The frequency on triangle types according to social balance theory


In [4]:
from snpp.utils.data import load_csv_network
from snpp.utils.graph import get_triangles
from itertools import combinations
from collections import Counter
from tqdm import tqdm
import pandas as pd

In [5]:
g = load_csv_network('data/soc-sign-slashdot.txt').to_undirected()

In [6]:
g = g.to_undirected()

In [7]:
tris = get_triangles(g)


100%|██████████| 77350/77350 [00:25<00:00, 3069.49it/s] 

In [22]:
freqs = Counter()
for tri in tqdm(tris):
    neg_cnt = sum(1 for u, v in combinations(tri, 2) 
                    if g[u][v]['sign'] == -1)
    freqs[neg_cnt] += 1    
print(freqs)


100%|██████████| 548054/548054 [00:05<00:00, 106135.38it/s]
Counter({0: 395623, 2: 75290, 1: 65323, 3: 11818})


In [23]:
vals = np.array(list(freqs.values()))
cols = list(map(lambda c: "{} triangle(s)".format(c),
            freqs.keys()))
df = pd.DataFrame(data=[vals / np.sum(vals) * 100],
                  columns=cols)
print(df)


   0 triangle(s)  1 triangle(s)  2 triangle(s)  3 triangle(s)
0      72.186865      11.919081      13.737697       2.156357

Conclusion

There are very few weakly-balanced triangles (~2.15%).

So weak social balance is not suitable here.

In other words, strong social balance is sufficient.

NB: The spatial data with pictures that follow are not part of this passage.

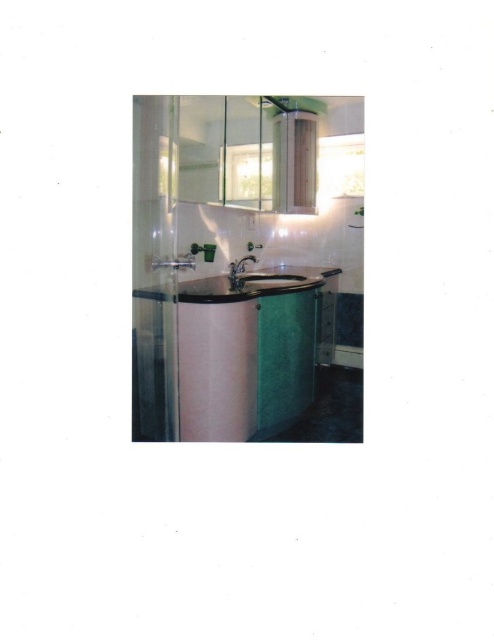
Does green marble counter top at center have a larger size compared to black glossy sink at center?

Correct, green marble counter top at center is larger in size than black glossy sink at center.

The image size is (494, 640). Identify the location of green marble counter top at center. (232, 353).

Between black glossy sink at center and matte white sink at center, which one is positioned lower?

Positioned lower is black glossy sink at center.

Where is `black glossy sink at center`? black glossy sink at center is located at coordinates (243, 284).

Where is `black glossy sink at center`? This screenshot has width=494, height=640. black glossy sink at center is located at coordinates (243, 284).

Is green marble counter top at center to the right of matte white sink at center from the viewer's perspective?

Incorrect, green marble counter top at center is not on the right side of matte white sink at center.

Does green marble counter top at center lie behind matte white sink at center?

That is False.

Where is `green marble counter top at center`? Image resolution: width=494 pixels, height=640 pixels. green marble counter top at center is located at coordinates (232, 353).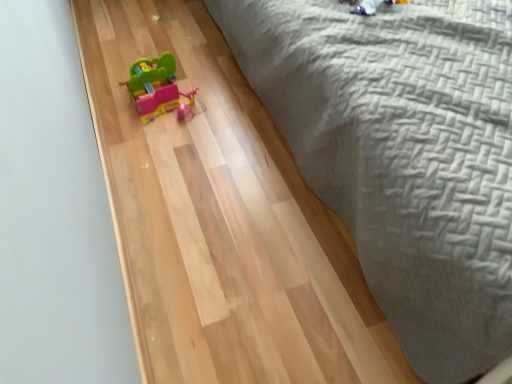
What are the coordinates of `free space underneath matte plastic toy car at center (from a real-world perspective)` in the screenshot? It's located at (169, 102).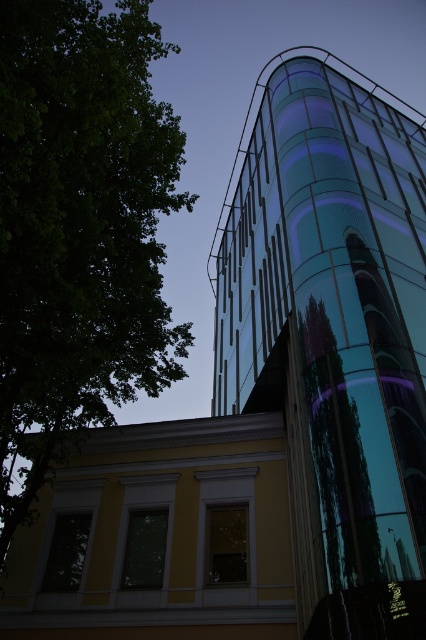
Question: Which object appears farthest from the camera in this image?

Choices:
 (A) green leafy tree at left
 (B) transparent glass tower at upper right

Answer: (B)

Question: Is transparent glass tower at upper right below green leafy tree at left?

Choices:
 (A) yes
 (B) no

Answer: (A)

Question: In this image, where is transparent glass tower at upper right located relative to green leafy tree at left?

Choices:
 (A) below
 (B) above

Answer: (A)

Question: Which point is closer to the camera taking this photo?

Choices:
 (A) (305, 176)
 (B) (104, 17)

Answer: (A)

Question: Considering the relative positions of transparent glass tower at upper right and green leafy tree at left in the image provided, where is transparent glass tower at upper right located with respect to green leafy tree at left?

Choices:
 (A) left
 (B) right

Answer: (B)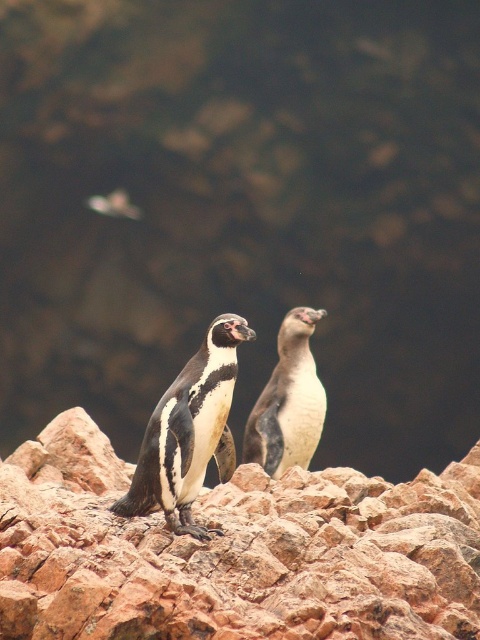
You are a photographer trying to capture a photo of both the black glossy penguin at center and the white matte penguin at center. Which penguin should you adjust your camera focus on first if you want to ensure the one closer to the front is sharp?

The black glossy penguin at center is positioned on the left side of white matte penguin at center, so you should focus on the black glossy penguin at center first as it is closer to the front.

You are a photographer trying to capture a closeup of the penguins in the image. The camera is currently focused on the point labeled as point (233, 552). According to the scene description, what object is the camera focused on?

The camera is focused on the rusty stone rocks at center, as point (233, 552) corresponds to rusty stone rocks at center.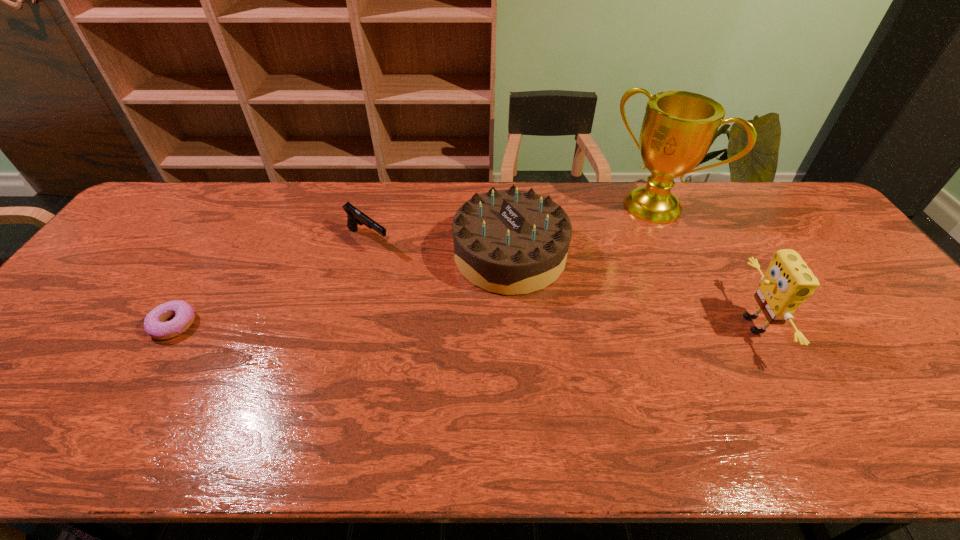
At what (x,y) coordinates should I click in order to perform the action: click on vacant region that satisfies the following two spatial constraints: 1. on the front side of the tallest object; 2. on the face of the second tallest object. Please return your answer as a coordinate pair (x, y). This screenshot has height=540, width=960. Looking at the image, I should click on (707, 325).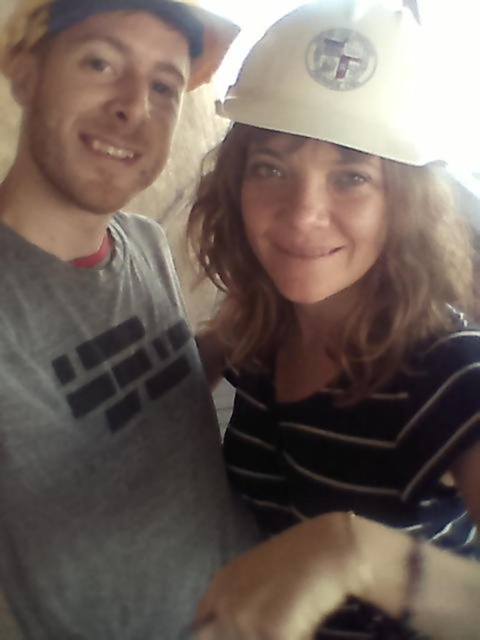
Where is `gray matte t-shirt at left`? This screenshot has height=640, width=480. gray matte t-shirt at left is located at coordinates (103, 332).

Does point (39, 596) come closer to viewer compared to point (232, 108)?

No.

Where is `gray matte t-shirt at left`? The width and height of the screenshot is (480, 640). gray matte t-shirt at left is located at coordinates 103,332.

Is white matte hard hat at upper right wider than gray matte t-shirt at left?

Correct, the width of white matte hard hat at upper right exceeds that of gray matte t-shirt at left.

Is white matte hard hat at upper right above gray matte t-shirt at left?

Incorrect, white matte hard hat at upper right is not positioned above gray matte t-shirt at left.

Who is more forward, [410,477] or [109,378]?

Positioned in front is point [410,477].

I want to click on white matte hard hat at upper right, so click(343, 337).

Is white matte hard hat at upper right smaller than white matte hard hat at upper center?

Actually, white matte hard hat at upper right might be larger than white matte hard hat at upper center.

Is point (434, 241) less distant than point (324, 70)?

No, it is not.

Is point (431, 547) positioned after point (280, 56)?

That is False.

I want to click on white matte hard hat at upper right, so click(x=343, y=337).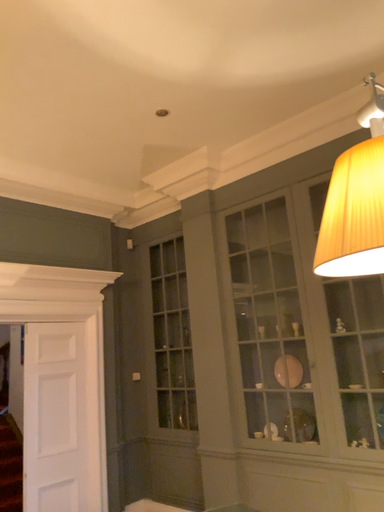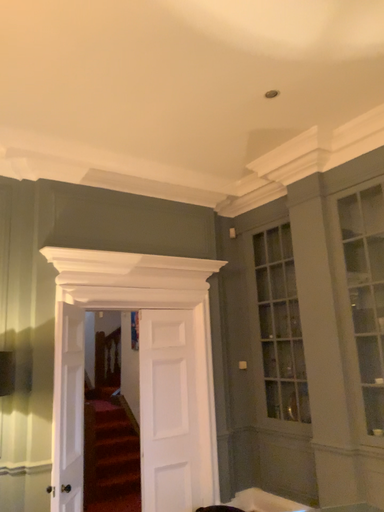
Question: How did the camera likely rotate when shooting the video?

Choices:
 (A) rotated left
 (B) rotated right

Answer: (A)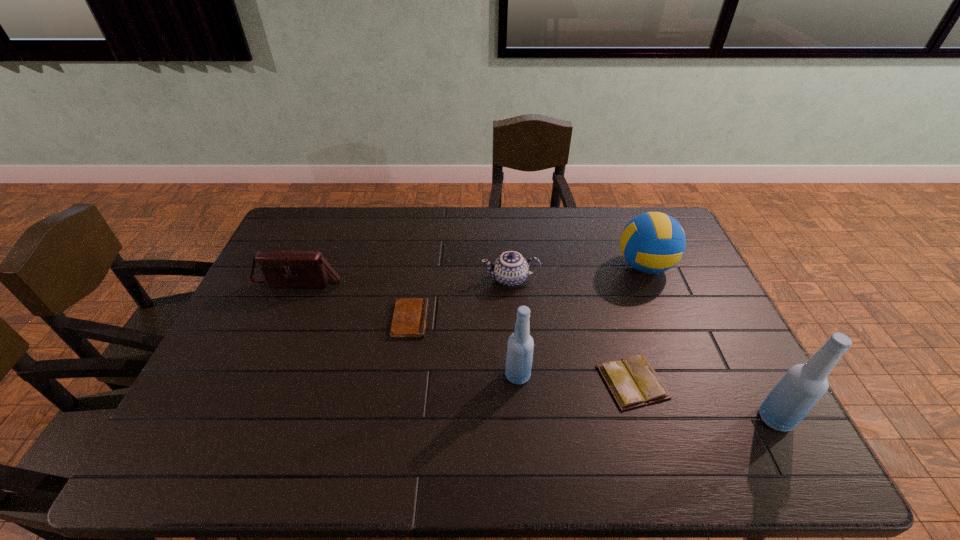
The image size is (960, 540). Find the location of `object that stands as the fourth closest to the fourth farthest object`. object that stands as the fourth closest to the fourth farthest object is located at coordinates (633, 382).

Locate an element on the screen. This screenshot has width=960, height=540. vacant space that satisfies the following two spatial constraints: 1. on the spine side of the fourth farthest object; 2. on the left side of the right diary is located at coordinates (400, 382).

You are a GUI agent. You are given a task and a screenshot of the screen. Output one action in this format:
    pyautogui.click(x=<x>, y=<y>)
    Task: Click on the free spot that satisfies the following two spatial constraints: 1. on the front flap of the fourth tallest object; 2. on the left side of the nearer diary
    The width and height of the screenshot is (960, 540).
    Given the screenshot: What is the action you would take?
    pyautogui.click(x=257, y=382)

Where is `free location that satisfies the following two spatial constraints: 1. on the back side of the nearer diary; 2. on the spine side of the sixth object from right to left`? Image resolution: width=960 pixels, height=540 pixels. free location that satisfies the following two spatial constraints: 1. on the back side of the nearer diary; 2. on the spine side of the sixth object from right to left is located at coordinates (614, 319).

Image resolution: width=960 pixels, height=540 pixels. I want to click on vacant space that satisfies the following two spatial constraints: 1. on the back side of the tallest object; 2. from the spout of the third shortest object, so click(701, 279).

Where is `vacant space that satisfies the following two spatial constraints: 1. on the spine side of the farther bottle; 2. on the right side of the left diary`? This screenshot has width=960, height=540. vacant space that satisfies the following two spatial constraints: 1. on the spine side of the farther bottle; 2. on the right side of the left diary is located at coordinates (401, 375).

Find the location of a particular element. The height and width of the screenshot is (540, 960). vacant area in the image that satisfies the following two spatial constraints: 1. from the spout of the fifth tallest object; 2. on the back side of the right diary is located at coordinates (518, 382).

Where is `free region that satisfies the following two spatial constraints: 1. on the spine side of the shorter bottle; 2. on the left side of the farther diary`? free region that satisfies the following two spatial constraints: 1. on the spine side of the shorter bottle; 2. on the left side of the farther diary is located at coordinates (401, 375).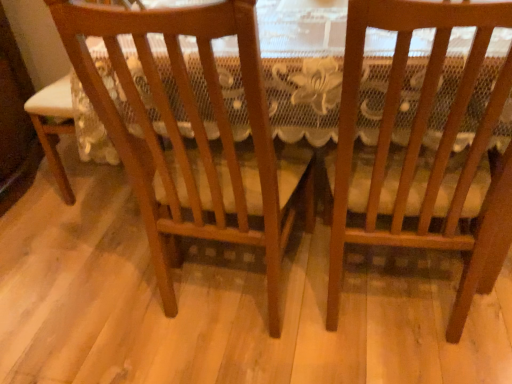
You are a GUI agent. You are given a task and a screenshot of the screen. Output one action in this format:
    pyautogui.click(x=<x>, y=<y>)
    Task: Click on the free space to the left of wooden chair at center, the first chair in the left-to-right sequence
    
    Given the screenshot: What is the action you would take?
    pyautogui.click(x=91, y=292)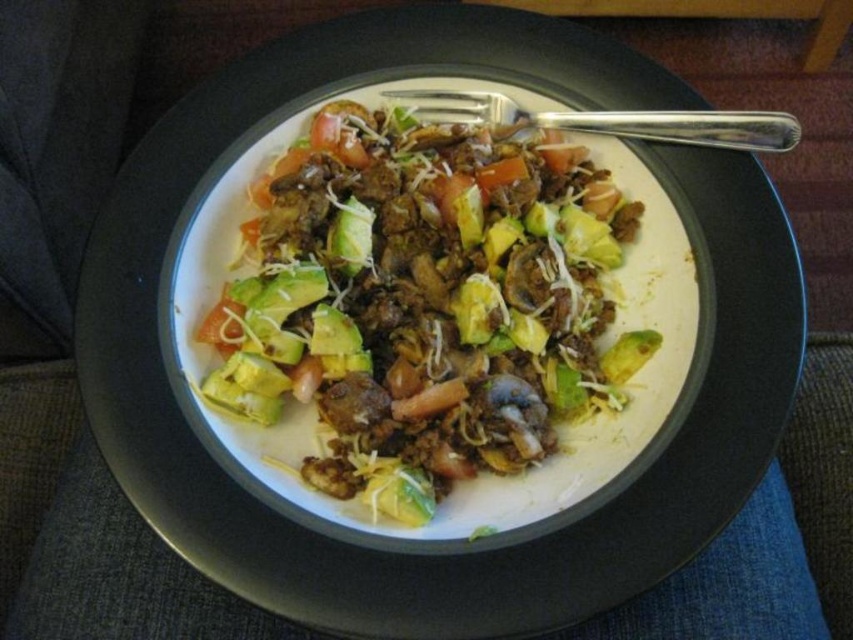
Between shiny avocado salad at center and satin silver fork at upper right, which one is positioned higher?

satin silver fork at upper right

From the picture: Does shiny avocado salad at center have a lesser height compared to satin silver fork at upper right?

In fact, shiny avocado salad at center may be taller than satin silver fork at upper right.

What do you see at coordinates (424, 310) in the screenshot? Image resolution: width=853 pixels, height=640 pixels. I see `shiny avocado salad at center` at bounding box center [424, 310].

You are a GUI agent. You are given a task and a screenshot of the screen. Output one action in this format:
    pyautogui.click(x=<x>, y=<y>)
    Task: Click on the shiny avocado salad at center
    The height and width of the screenshot is (640, 853).
    Given the screenshot: What is the action you would take?
    pyautogui.click(x=424, y=310)

This screenshot has height=640, width=853. What do you see at coordinates (424, 310) in the screenshot?
I see `shiny avocado salad at center` at bounding box center [424, 310].

Between point (265, 417) and point (341, 259), which one is positioned in front?

Point (265, 417)

What do you see at coordinates (424, 310) in the screenshot? Image resolution: width=853 pixels, height=640 pixels. I see `shiny avocado salad at center` at bounding box center [424, 310].

Where is `shiny avocado salad at center`? shiny avocado salad at center is located at coordinates (424, 310).

Who is lower down, satin silver fork at upper right or green avocado at center?

Positioned lower is green avocado at center.

Between satin silver fork at upper right and green avocado at center, which one is positioned higher?

satin silver fork at upper right

Describe the element at coordinates (611, 120) in the screenshot. I see `satin silver fork at upper right` at that location.

Locate an element on the screen. The height and width of the screenshot is (640, 853). satin silver fork at upper right is located at coordinates (611, 120).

Part 2: Triangle-free edges

edges in none of the triangles v.s. #edges in at least one triangle

Why? if there are many triangle-free edges,

in other words, if the clustering-coefficient is low

then triangle-based method is not suitable


In [14]:
freqs = Counter()
for u, v in tqdm(g.edges_iter()):
    if set(g.adj[u]).intersection(set(g.adj[v])):
        freqs['#edge-without-triangle'] += 1
    else:
        freqs['#edge-with-triangle'] += 1

print(freqs)
vals = np.array(list(freqs.values()))
print(vals / np.sum(vals))


468554it [00:10, 46271.12it/s] 
Counter({'#edge-without-triangle': 237386, '#edge-with-triangle': 231168})
[ 0.50663531  0.49336469]

Conclusion

There are quite triangle-free edges (more than half of the edges), thus triangle-based method is not suitable.

This indicates higher order cycles can be considered. However, enumerating length-n cycles is time-consuming.